Interbank Regulator Finds Signs of Illegal Behavior at SOE That Roiled Bond Market
China’s interbank market regulator has found signs of possible illegal behavior at state-owned Yongcheng Coal and Electricity Holding Group Co. Ltd., which roiled the bond market by defaulting on a 1 billion yuan ($151.9 million) bond earlier this month.
Evidence potentially showing illicit activity at the coal miner has been passed to the securities regulator, said a statement (link in Chinese) published Tuesday by the National Association of Financial Market Institutional Investors (NAFMII), a self-regulatory organization for the interbank market backed by the central bank.
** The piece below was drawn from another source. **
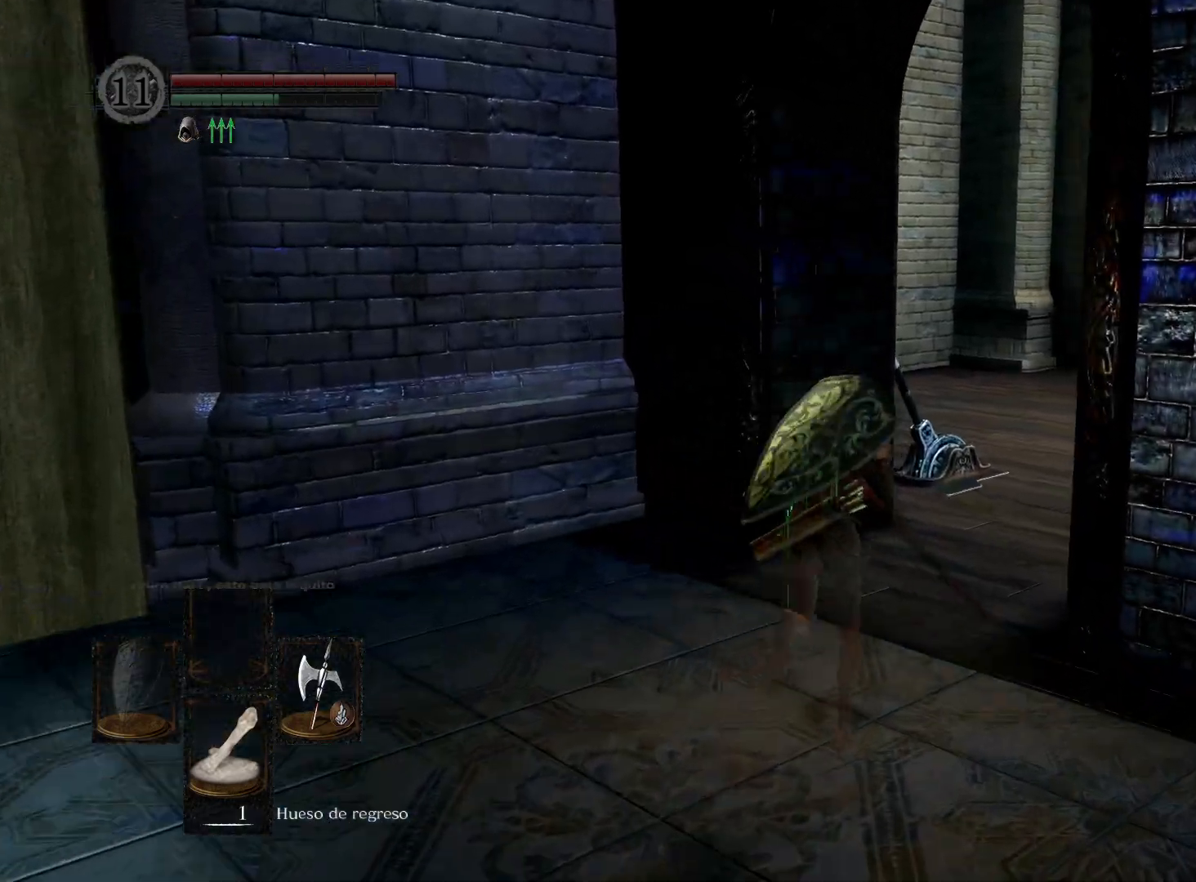
{"buttons": ["B"], "left_stick": "up-right", "right_stick": "center", "events": [[433, "left_stick", "up-right"]]}
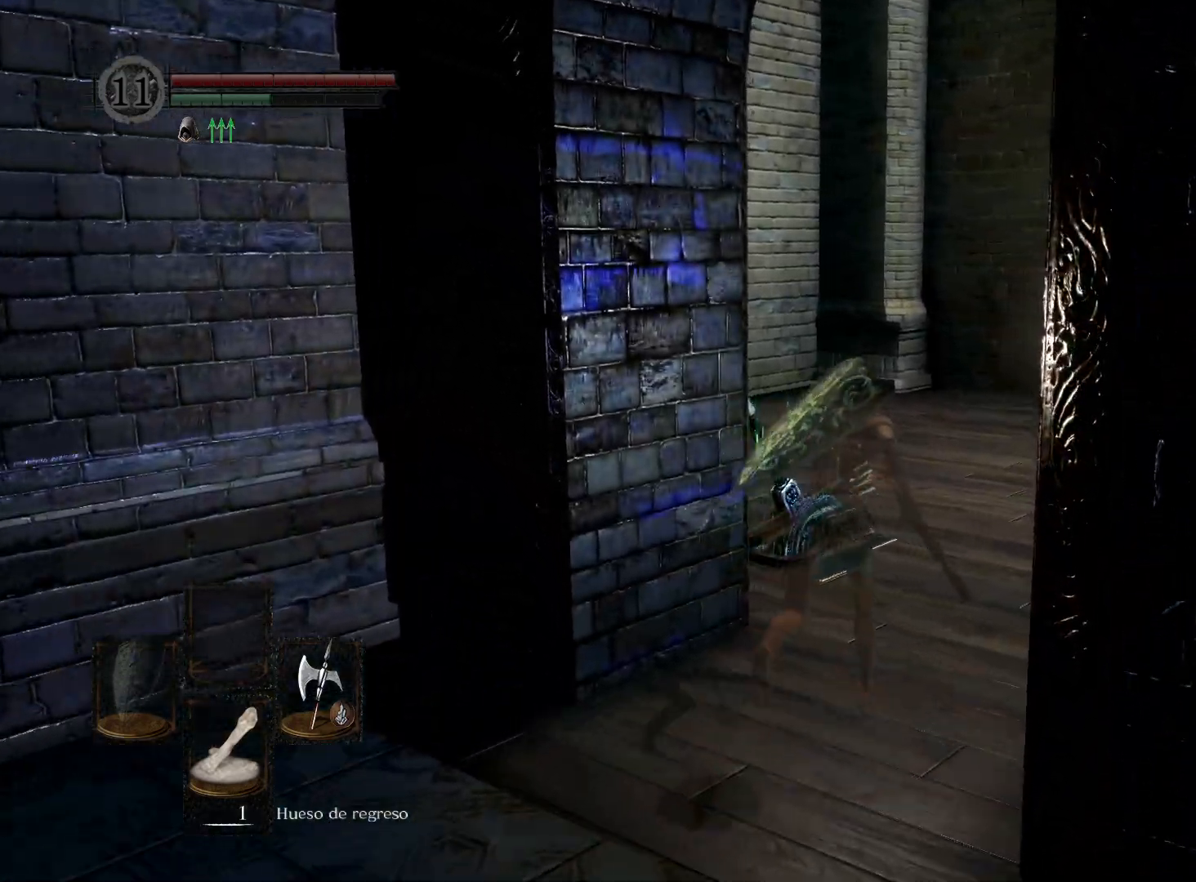
{"buttons": ["B"], "left_stick": "up-right", "right_stick": "center", "events": []}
Financial regulators are looking to ease investor concerns about the corporate bond market. Yongcheng Coal’s surprising default has sent a shockwave through the market, triggering selloffs of debt issued by some of its fellow miners and state-owned enterprises (SOEs) and leading to some companies cancelling their plans to sell bonds.
Yongcheng Coal’s default on its ultra-short-term bond came as a surprise as the SOE received the highest possible rating from China Chengxin International Credit Rating Co. Ltd. last month.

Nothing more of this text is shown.